Description of the task: Copy every line of text in the records below without any changes, and leave the pictures out of your answer.

Saved data entries:
Start of Block
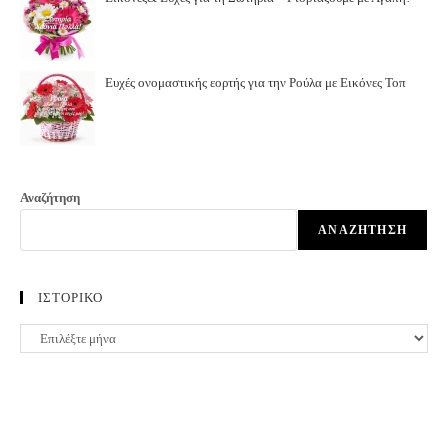
Ευχές ονομαστικής εορτής για την Ρούλα με Εικόνες Τοπ
Αναζήτηση
ΑΝΑΖΉΤΗΣΗ
ΙΣΤΟΡΙΚΟ
ΙΣΤΟΡΙΚΟ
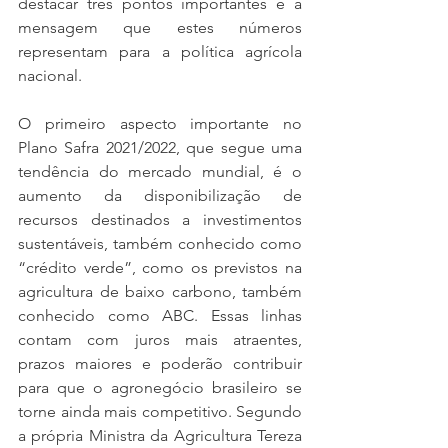
destacar três pontos importantes e a 
mensagem que estes números 
representam para a política agrícola 
nacional.
O primeiro aspecto importante no 
Plano Safra 2021/2022, que segue uma 
tendência do mercado mundial, é o 
aumento da disponibilização de 
recursos destinados a investimentos 
sustentáveis, também conhecido como 
“crédito verde”, como os previstos na 
agricultura de baixo carbono, também 
conhecido como ABC. Essas linhas 
contam com juros mais atraentes, 
prazos maiores e poderão contribuir 
para que o agronegócio brasileiro se 
torne ainda mais competitivo. Segundo 
a própria Ministra da Agricultura Tereza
End of Block
Response area:
Ευχές ονομαστικής εορτής για την Ρούλα με Εικόνες Τοπ
Αναζήτηση
ΑΝΑΖΉΤΗΣΗ
ΙΣΤΟΡΙΚΟ
ΙΣΤΟΡΙΚΟ
destacar três pontos importantes e a 
mensagem que estes números 
representam para a política agrícola 
nacional.
O primeiro aspecto importante no 
Plano Safra 2021/2022, que segue uma 
tendência do mercado mundial, é o 
aumento da disponibilização de 
recursos destinados a investimentos 
sustentáveis, também conhecido como 
“crédito verde”, como os previstos na 
agricultura de baixo carbono, também 
conhecido como ABC. Essas linhas 
contam com juros mais atraentes, 
prazos maiores e poderão contribuir 
para que o agronegócio brasileiro se 
torne ainda mais competitivo. Segundo 
a própria Ministra da Agricultura Tereza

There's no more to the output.